La méthode consistant à utiliser un laser femtoseconde pour créer un tunnel circulaire dans l’épaisseur de la cornée a été décrite pour la première fois en 2015 à des fins esthétiques. Depuis, cette technique a suscité un intérêt croissant, notamment pour modifier la couleur des yeux chez des personnes ne présentant aucune pathologie oculaire. Elle a d’abord été proposée en Espagne, puis dans d’autres pays, notamment en France et aux États-Unis.
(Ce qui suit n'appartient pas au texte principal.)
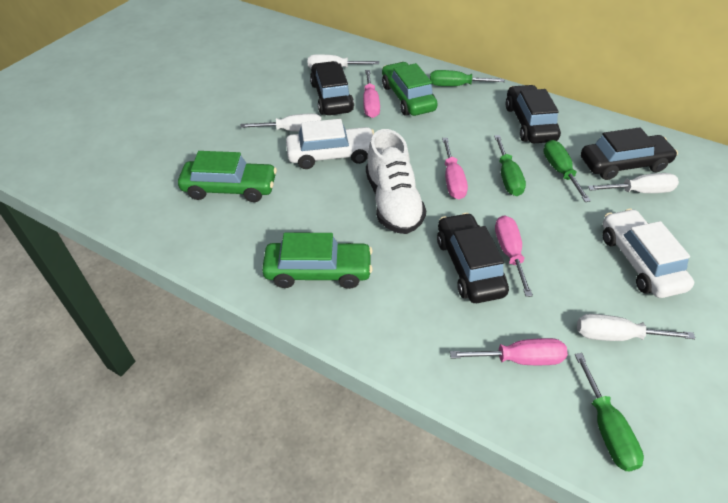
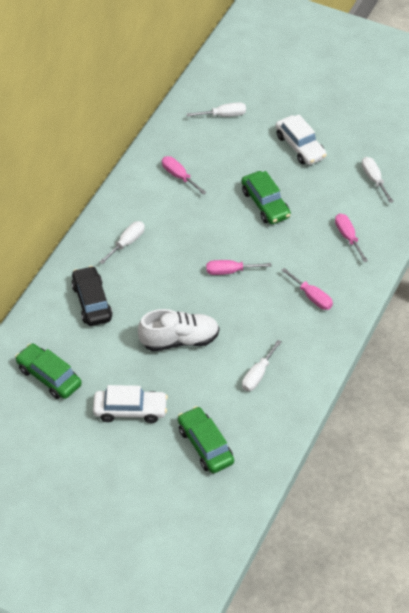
black car: [310,61,354,115] [437,213,509,303] [505,85,561,143] [581,127,678,180] = 4 -> [71,266,113,326] = 1
green screwdriver: [430,70,505,86] [494,135,526,196] [543,140,591,202] [575,353,644,471] = 4 -> none = 0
Parmi les complications liées à la kératopigmentation, on peut citer la perforation de la cornée (devenue rare avec l’utilisation du laser femtoseconde), l’infection bactérienne, la néovascularisation cornéenne (formation de nouveaux vaisseaux sanguins anormaux), la réaction allergique ou toxique au pigment, la migration du pigment vers la conjonctive ou la
chambre antérieure en cas de procédure mal réalisée, ainsi que des modifications ou une
décoloration de la teinte.
Il peut parfois survenir des complications fonctionnelles, telles que la limitation du champ visuel (rapportée dans environ 4 % des cas selon les séries récentes) ou une sensibilité accrue à la lumière (jusqu’à 30 à 49 % des patients en post-opératoire immédiat, généralement transitoire).Enfin, dans la mesure où certains pigments contiennent des composés métalliques, un risque existe en cas de réalisation d’une imagerie par résonance magnétique (IRM).
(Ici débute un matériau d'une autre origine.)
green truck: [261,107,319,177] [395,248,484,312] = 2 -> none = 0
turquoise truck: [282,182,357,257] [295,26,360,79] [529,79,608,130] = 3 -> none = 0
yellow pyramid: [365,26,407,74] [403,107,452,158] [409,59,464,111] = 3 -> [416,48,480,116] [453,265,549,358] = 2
Les problèmes liés aux pigments semblent moins fréquents avec les pigments minéraux micronisés de troisième génération, comparés à ceux utilisés auparavant, tels que l’encre de Chine, les pigments uvéaux animaux, le chlorure de platine ou la suie.
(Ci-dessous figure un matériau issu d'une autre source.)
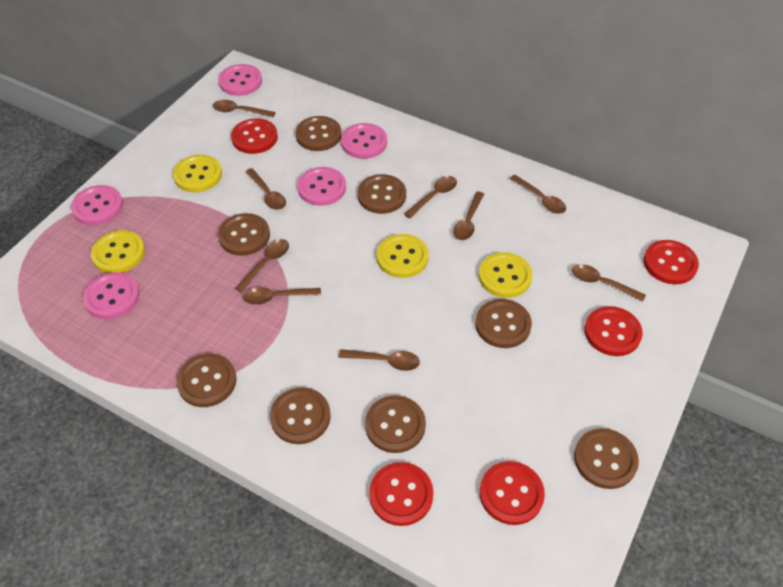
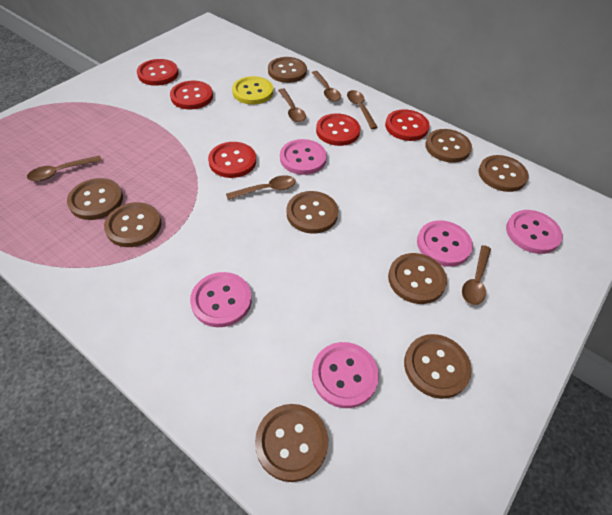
brown button: [176,354,237,407] [218,213,270,256] [270,387,331,444] [295,116,342,151] [357,174,406,214] [365,395,426,453] [475,299,532,348] [574,428,639,489] = 8 -> [67,178,123,220] [104,202,161,247] [255,404,328,482] [268,57,307,83] [287,191,338,234] [388,253,447,304] [404,334,472,399] [425,129,472,163] [479,155,529,192] = 9
brown spoon: [213,100,276,118] [235,239,289,293] [243,287,321,305] [245,168,286,210] [339,349,420,371] [404,176,457,218] [453,191,484,240] [510,175,566,214] [572,264,646,301] = 9 -> [27,155,102,181] [226,175,296,200] [278,89,306,122] [312,71,341,102] [347,90,378,129] [462,245,491,305] = 6
yellow button: [91,230,145,273] [173,155,222,192] [377,234,429,278] [479,252,532,298] = 4 -> [232,76,273,105] = 1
Le tatouage cornéen, pratiqué depuis près de deux millénaires
Peu de gens le savent, mais le tatouage cornéen est la plus ancienne méthode connue pour modifier la couleur des yeux. Cette technique remonte à l’époque de Galien, médecin grec de l’Antiquité exerçant à Pergame puis à Rome, qui, dès l’an 150, aurait tenté de masquer une opacité cornéenne en appliquant des pigments après avoir cautérisé la surface de la cornée. Aétios d’Amida, autre médecin grec vers l’an 450, a également utilisé cette méthode. Tous deux cherchaient à dissimuler un leucome, c’est-à-dire une cicatrice blanche et opaque de la cornée
résultant d’un traumatisme ou d’une infection. La procédure consistait à cautériser la cornée à l’aide d’un stylet chauffé, puis à appliquer des poudres colorantes telles que de la noix de galle (excroissance produite sur certains végétaux), du fer, du sulfate de cuivre, ou encore de l’écorce de grenade mélangée à un sel de cuivre, afin de teindre la cornée et d’atténuer l’aspect inesthétique du leucome.
Ce n’est que bien plus tard, en 1869, que le Français Louis Von Wecker, à Orléans, a perfectionné la méthode en appliquant de l’encre de Chine sur la cornée et en l’injectant à l’aide d’une fine aiguille rainurée. Cette innovation marque le véritable début de la kératopigmentation moderne.